* [EXTRACTED TEXT]:
UW News

April 22, 2004

Welcome to campus: Carpoolers look forward to ‘Calvin day’ at the parking gate

Samantha Ogle and her carpool friends look forward to “Calvin day.” That’s the day that Calvin Swann is on the job at the 45th Street entrance to the University. As a traffic guide, it’s Swann’s job to check their U Passes and give them a carpool permit, but Ogle, a special events manager in the Business School, says he does more than that.


“It only takes a moment to help make someone feel good, and Calvin has the gift for doing that every morning,” she says. “He takes something routine and turns it into something special. It’s people like that who help you start the day off on a good note.”


How does he do it? He always has a smile, Ogle says, and a thoughtful way of asking about his customers’ lives. “A while ago I had crutches in the car and he asked me what had happened. Then after that, he’d always ask me how I was doing, was I recovering on schedule.”


Ogle probably isn’t the only one who feels that way about Swann. He’s been a traffic guide for 10 years and has worked all eight of the University’s gates. And he says he knows the names of “tons” of people who come through those gates.


“That’s what I find rewarding about the job,” he says. “To see a Down Syndrome child come through down at the hospital and know his name and his mother’s name and give them a smile. I always figure people could be having a rough day and I want to make them feel better.”


Nor does Swann reserve his talents only for the regulars. He takes his job of greeting visitors equally seriously. “I add a little more flair, a little more glitter and gold to the job of giving visitors smooth sailing,” he says. “I’m probably the first one they will see. I try to introduce them, to welcome them to the University.”


A native of San Mateo, Calif., Swann first came to Seattle in 1970. A football player like his better–known younger brother Lynn, former Pittsburgh Steeler great, he was here to play a game.


“I saw this place and made a decision to either live here or in Denver,” Swann says. Ironically it was the openness and lack of traffic (compared with California) that attracted him.


But the move didn’t happen right away. Swann spent time in Alaska before finally taking up residence here in the mid–80s. By that time Seattle’s traffic problems were beginning to rival those of Swann’s native state, but he stayed anyway, working as a longshoreman and then as a manager of cabin service for Delta Airlines.


Swann had sort of grown up in the air travel business, with an uncle who worked for United Airlines. “But I saw airlines go from giving passengers silverware to passing out packages of peanuts,” he says. “I knew it was time to get out.”

* [DATA SUPPLIED]:
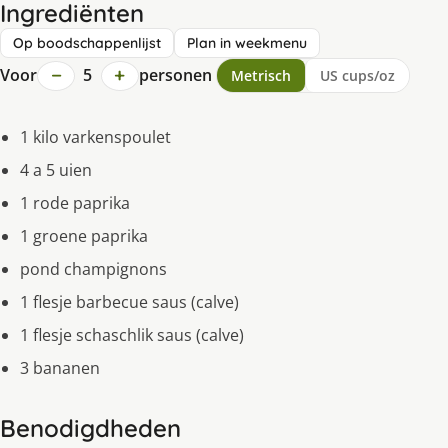
Ingrediënten
Op boodschappenlijst
Plan in weekmenu
−
+
Voor
5
personen
Metrisch
US cups/oz
1 kilo varkenspoulet
4 a 5 uien
1 rode paprika
1 groene paprika
pond champignons
1 flesje barbecue saus (calve)
1 flesje schaschlik saus (calve)
3 bananen
Benodigdheden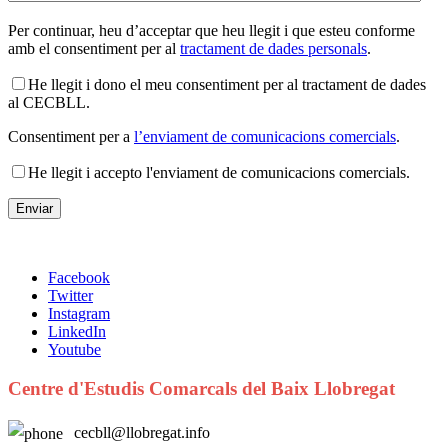
Per continuar, heu d’acceptar que heu llegit i que esteu conforme
amb el consentiment per al
tractament de dades personals
.
He llegit i dono el meu consentiment per al tractament de dades
al CECBLL.
Consentiment per a
l’enviament de comunicacions comercials
.
He llegit i accepto l'enviament de comunicacions comercials.
Facebook
Twitter
Instagram
LinkedIn
Youtube
Centre d'Estudis Comarcals del Baix Llobregat
cecbll@llobregat.info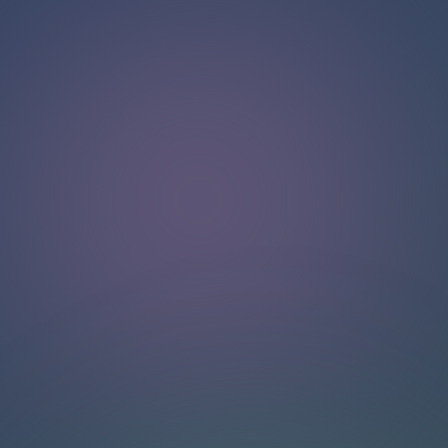
Halo!
Selamat datang di halaman obrolan kami
.
Butuh bantuan? Hubungi kami di sini untuk dukungan
langsung
.
Tim kami siap membantu Anda secara online.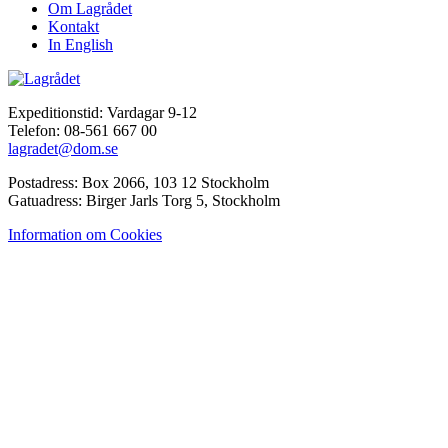
Om Lagrådet
Kontakt
In English
Expeditionstid: Vardagar 9-12
Telefon: 08-561 667 00
lagradet@dom.se
Postadress: Box 2066, 103 12 Stockholm
Gatuadress: Birger Jarls Torg 5, Stockholm
Information om Cookies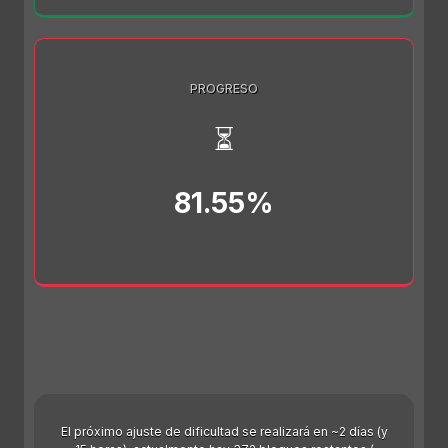
PROGRESO
⏳
81.55%
El próximo ajuste de dificultad se realizará en ~2 días (y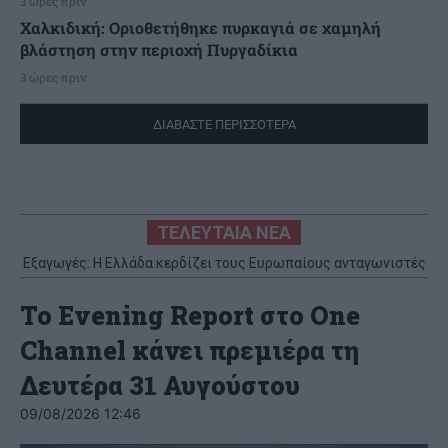
3 ώρες πριν
Χαλκιδική: Οριοθετήθηκε πυρκαγιά σε χαμηλή
βλάστηση στην περιοχή Πυργαδίκια
3 ώρες πριν
ΔΙΑΒΑΣΤΕ ΠΕΡΙΣΣΟΤΕΡΑ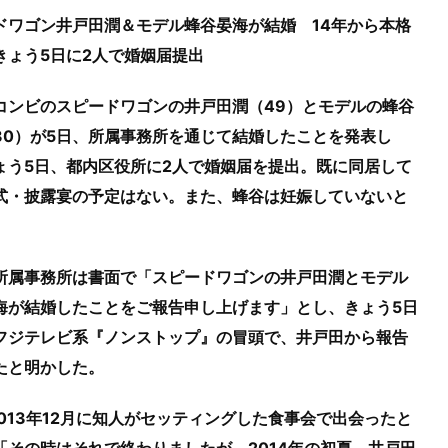
ドワゴン井戸田潤＆モデル蜂谷晏海が結婚 14年から本格
きょう5日に2人で婚姻届提出
コンビのスピードワゴンの井戸田潤（49）とモデルの蜂谷
30）が5日、所属事務所を通じて結婚したことを発表し
ょう5日、都内区役所に2人で婚姻届を提出。既に同居して
式・披露宴の予定はない。また、蜂谷は妊娠していないと
所属事務所は書面で「スピードワゴンの井戸田潤とモデル
海が結婚したことをご報告申し上げます」とし、きょう5日
フジテレビ系『ノンストップ』の冒頭で、井戸田から報告
たと明かした。
2013年12月に知人がセッティングした食事会で出会ったと
「その時はそれで終わりましたが、2014年の初夏、井戸田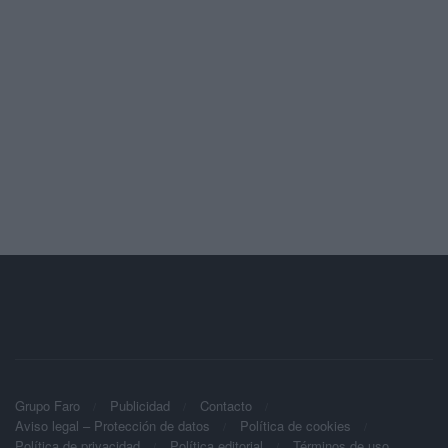
Grupo Faro
Publicidad
Contacto
Aviso legal – Protección de datos
Política de cookies
Política de privacidad
Política editorial
Términos de uso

* [REQUIRED ACTIONS]:
1. In the Calvin Swann article, swap "longshoreman" for "dockworker" and give everything from "A native of" down to "for Delta Airlines.".
2. Translate this sentence from the Calvin Swann article into Spanish: "He's been a traffic guide for 10 years and has worked all eight of the University's gates."

* [TASK RESULTS]:
1.
A native of San Mateo, Calif., Swann first came to Seattle in 1970. A football player like his better–known younger brother Lynn, former Pittsburgh Steeler great, he was here to play a game.


“I saw this place and made a decision to either live here or in Denver,” Swann says. Ironically it was the openness and lack of traffic (compared with California) that attracted him.


But the move didn’t happen right away. Swann spent time in Alaska before finally taking up residence here in the mid–80s. By that time Seattle’s traffic problems were beginning to rival those of Swann’s native state, but he stayed anyway, working as a dockworker and then as a manager of cabin service for Delta Airlines.

2. Lleva 10 años como guía de tráfico y ha trabajado en las ocho entradas de la Universidad.